District leaders warn of ripple effects
Traditional districts see a different story taking shape. They warn that a new federal pipeline for charter facilities could intensify a funding squeeze that has already forced painful cuts. The Chandler Unified School District, for example, recently signed off on a staffing-reduction plan after a roughly 3 percent enrollment drop. District officials cite low birth rates and charter growth as key factors, and teachers caution that trimming media specialists and librarians might nudge even more families toward other school options. Similar worries are surfacing across several Valley districts that are juggling smaller student cohorts and tighter operating budgets.

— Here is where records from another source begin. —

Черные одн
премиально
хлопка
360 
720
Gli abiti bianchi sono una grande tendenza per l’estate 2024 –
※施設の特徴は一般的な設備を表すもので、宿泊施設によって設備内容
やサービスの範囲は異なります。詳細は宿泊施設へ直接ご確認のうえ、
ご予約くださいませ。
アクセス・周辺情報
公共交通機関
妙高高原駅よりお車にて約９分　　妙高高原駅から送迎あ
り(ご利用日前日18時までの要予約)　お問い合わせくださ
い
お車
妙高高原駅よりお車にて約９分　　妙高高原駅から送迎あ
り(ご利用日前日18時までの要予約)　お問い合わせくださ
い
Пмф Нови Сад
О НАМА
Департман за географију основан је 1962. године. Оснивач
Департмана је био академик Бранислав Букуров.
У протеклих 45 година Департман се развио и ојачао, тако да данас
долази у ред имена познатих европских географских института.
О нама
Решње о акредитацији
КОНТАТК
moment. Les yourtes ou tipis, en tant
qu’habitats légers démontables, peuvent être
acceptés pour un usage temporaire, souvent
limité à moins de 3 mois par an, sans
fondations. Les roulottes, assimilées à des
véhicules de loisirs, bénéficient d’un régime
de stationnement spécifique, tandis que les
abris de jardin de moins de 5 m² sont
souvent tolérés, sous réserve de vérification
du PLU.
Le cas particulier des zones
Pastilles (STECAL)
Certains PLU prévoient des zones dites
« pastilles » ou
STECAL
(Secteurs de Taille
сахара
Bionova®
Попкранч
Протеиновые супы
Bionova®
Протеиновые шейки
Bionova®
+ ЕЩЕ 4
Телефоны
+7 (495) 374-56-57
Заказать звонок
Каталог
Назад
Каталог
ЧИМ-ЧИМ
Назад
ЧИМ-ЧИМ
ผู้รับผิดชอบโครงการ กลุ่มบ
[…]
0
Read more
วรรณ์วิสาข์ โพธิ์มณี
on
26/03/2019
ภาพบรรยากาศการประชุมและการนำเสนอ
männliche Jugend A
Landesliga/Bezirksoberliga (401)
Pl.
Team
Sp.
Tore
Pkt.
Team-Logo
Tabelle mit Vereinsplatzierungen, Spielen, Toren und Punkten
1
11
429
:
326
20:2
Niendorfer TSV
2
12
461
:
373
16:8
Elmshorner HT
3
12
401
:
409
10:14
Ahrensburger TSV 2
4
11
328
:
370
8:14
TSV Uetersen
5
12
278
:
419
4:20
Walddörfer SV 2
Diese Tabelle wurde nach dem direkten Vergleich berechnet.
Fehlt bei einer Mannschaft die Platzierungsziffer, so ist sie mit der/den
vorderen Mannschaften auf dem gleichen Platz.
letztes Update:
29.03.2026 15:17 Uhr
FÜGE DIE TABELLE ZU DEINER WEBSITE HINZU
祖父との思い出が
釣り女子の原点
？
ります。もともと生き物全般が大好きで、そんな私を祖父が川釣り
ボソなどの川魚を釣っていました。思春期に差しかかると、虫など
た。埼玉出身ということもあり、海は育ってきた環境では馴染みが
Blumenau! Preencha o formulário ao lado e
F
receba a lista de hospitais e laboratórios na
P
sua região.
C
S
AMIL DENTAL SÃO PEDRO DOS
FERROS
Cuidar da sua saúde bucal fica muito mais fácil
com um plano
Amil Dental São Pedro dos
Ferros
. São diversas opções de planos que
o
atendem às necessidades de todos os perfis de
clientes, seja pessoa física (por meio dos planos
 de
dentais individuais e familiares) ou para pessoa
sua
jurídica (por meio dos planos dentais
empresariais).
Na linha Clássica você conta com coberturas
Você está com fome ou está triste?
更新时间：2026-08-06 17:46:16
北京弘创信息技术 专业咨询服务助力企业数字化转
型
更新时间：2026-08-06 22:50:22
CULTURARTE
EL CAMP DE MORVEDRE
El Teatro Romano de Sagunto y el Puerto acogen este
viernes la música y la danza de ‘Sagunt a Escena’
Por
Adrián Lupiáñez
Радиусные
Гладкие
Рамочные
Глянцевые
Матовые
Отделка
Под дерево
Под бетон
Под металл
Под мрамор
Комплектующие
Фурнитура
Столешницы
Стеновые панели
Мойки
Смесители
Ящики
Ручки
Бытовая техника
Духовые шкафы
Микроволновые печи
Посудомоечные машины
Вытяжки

Critics say funding could enrich operators
Critics also argue that more facility money for charters risks boosting management companies and related real-estate interests rather than direct classroom programs. “They want any additional funding to benefit student learning rather than enrich charter operators,” critics told Arizona's Family, pointing to situations where affiliated organizations control the buildings that charter schools occupy.
What comes next
H.R. 7086 was introduced on Jan. 15 and sent to the House Education and the Workforce Committee, where it is scheduled for a hearing next Wednesday, according to Congress.gov. If the bill moves forward, states would be able to compete for grants under the new program. In the meantime, education officials, unions and charter advocates alike say they plan to press lawmakers for clear accountability rules before any federal facilities dollars start flowing into school buildings.